What you should do – Give every entry below again, exactly as written, and skip the images.
━━━━━━━━━━━━━━━━━━━━━━━━━━━━━━
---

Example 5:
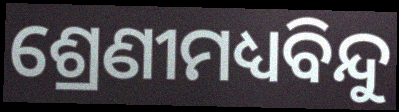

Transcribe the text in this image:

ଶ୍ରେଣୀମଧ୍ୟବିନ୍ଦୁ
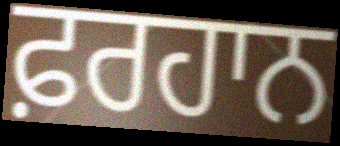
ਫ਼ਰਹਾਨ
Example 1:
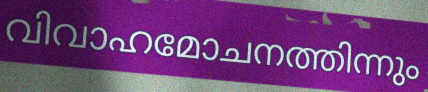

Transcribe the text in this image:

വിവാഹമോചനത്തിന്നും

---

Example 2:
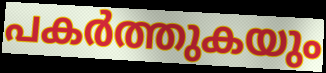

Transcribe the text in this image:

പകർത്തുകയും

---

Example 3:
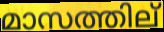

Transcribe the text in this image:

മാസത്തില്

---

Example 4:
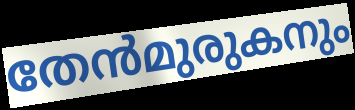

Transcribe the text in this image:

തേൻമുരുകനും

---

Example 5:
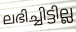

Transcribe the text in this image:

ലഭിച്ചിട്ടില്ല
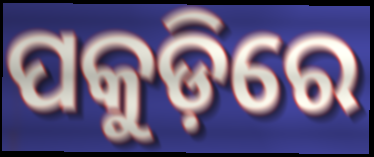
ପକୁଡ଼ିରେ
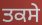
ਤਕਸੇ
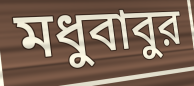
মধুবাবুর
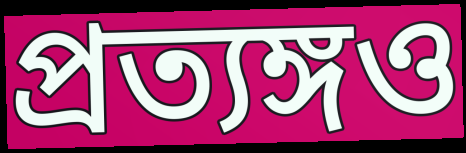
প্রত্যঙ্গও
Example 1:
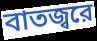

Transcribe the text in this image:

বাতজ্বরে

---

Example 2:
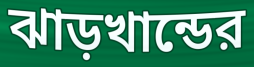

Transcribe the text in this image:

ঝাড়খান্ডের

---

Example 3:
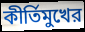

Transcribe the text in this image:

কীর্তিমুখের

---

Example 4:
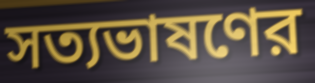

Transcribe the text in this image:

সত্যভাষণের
━━━━━━━━━━━━━━━━━━━━━━━━━━━━━━
Answer to the problem –
---

Example 5:

Transcribe the text in this image:

ଶ୍ରେଣୀମଧ୍ୟବିନ୍ଦୁ
ਫ਼ਰਹਾਨ
Example 1:

Transcribe the text in this image:

വിവാഹമോചനത്തിന്നും

---

Example 2:

Transcribe the text in this image:

പകർത്തുകയും

---

Example 3:

Transcribe the text in this image:

മാസത്തില്

---

Example 4:

Transcribe the text in this image:

തേൻമുരുകനും

---

Example 5:

Transcribe the text in this image:

ലഭിച്ചിട്ടില്ല
ପକୁଡ଼ିରେ
ਤਕਸੇ
মধুবাবুর
প্রত্যঙ্গও
Example 1:

Transcribe the text in this image:

বাতজ্বরে

---

Example 2:

Transcribe the text in this image:

ঝাড়খান্ডের

---

Example 3:

Transcribe the text in this image:

কীর্তিমুখের

---

Example 4:

Transcribe the text in this image:

সত্যভাষণের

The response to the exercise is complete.